Only white (including Jewish) *RACISM* could assert and believe that Hamas or any Palestinians must morally and politically recognize a foreign European state, imposed by force of arms, in a Palestinian land -- a European-founded state whose foreign population (often through group or state *TERRORISM*) has *continuously* displaced literally *millions* of indigenous/native Palestinians from their homes, and killed many *thousands* of other Palestinians. Yet, in this case, Zionist Jews ironically call any indigenous Palestinians (being far more Semitic) who resist this, "anti-Semitic".
The vast majority of Israelis only refer to the Palestinians as "the Ahrabs" -- Israelis directly implying that the Palestinian people have no tie to the land, no right to Palestine, and not even any right to their homes (even though many Palestinians have home deeds which are centuries old), from 60 years ago or even last week! But, Zionist European Jews claimed superior "ties" and superior "rights" from *2,000* years ago, as they've continuosly dispossessed Palestinians for the past ~70 years right up to even last year! Whatever one can say about Hamas refusing to recognize the FOREIGN STATE/GOVT of Israel, Hamas has never refused to recognize Jews as a people. This is just part of why I call Israeli/Zionist Jews HISTÖRY'S GREATEST HYPÖCRITES!

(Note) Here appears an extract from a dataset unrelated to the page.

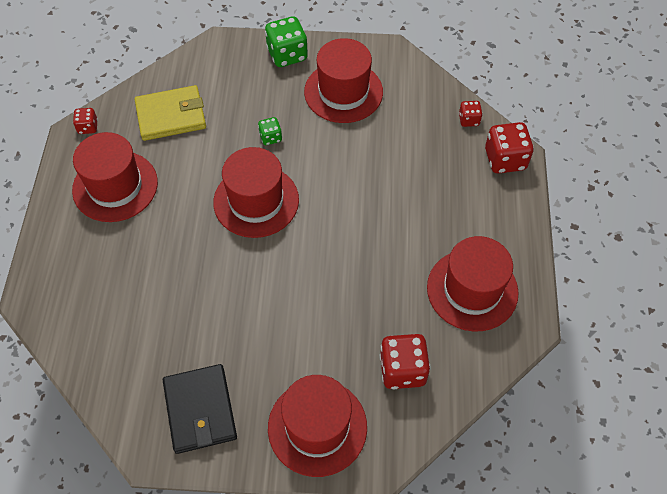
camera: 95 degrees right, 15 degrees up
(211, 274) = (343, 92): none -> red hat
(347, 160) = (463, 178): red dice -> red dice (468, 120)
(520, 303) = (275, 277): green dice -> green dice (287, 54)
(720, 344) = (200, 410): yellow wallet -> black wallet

So, what's the answer?: Even 'liberal' Zionist Jews try to pretend it's so morally complex (while still claiming *superior* rights for Israeli Jews), but are stunned when I simply say, _how about a secular democratic state with absolutely equal national, legal, civil and citizenship rights for ALL people, regardless of ethnicity, race, sex, or religion_ -- the *longtime* official call and position of the old PLO.
And when that happens in Palestine, hopefully most of the worst racist Zionist Jews in Israel will just leave Palestine of their own accord -- just please don't come here! (Maybe they can go settle a part of Antarctica.)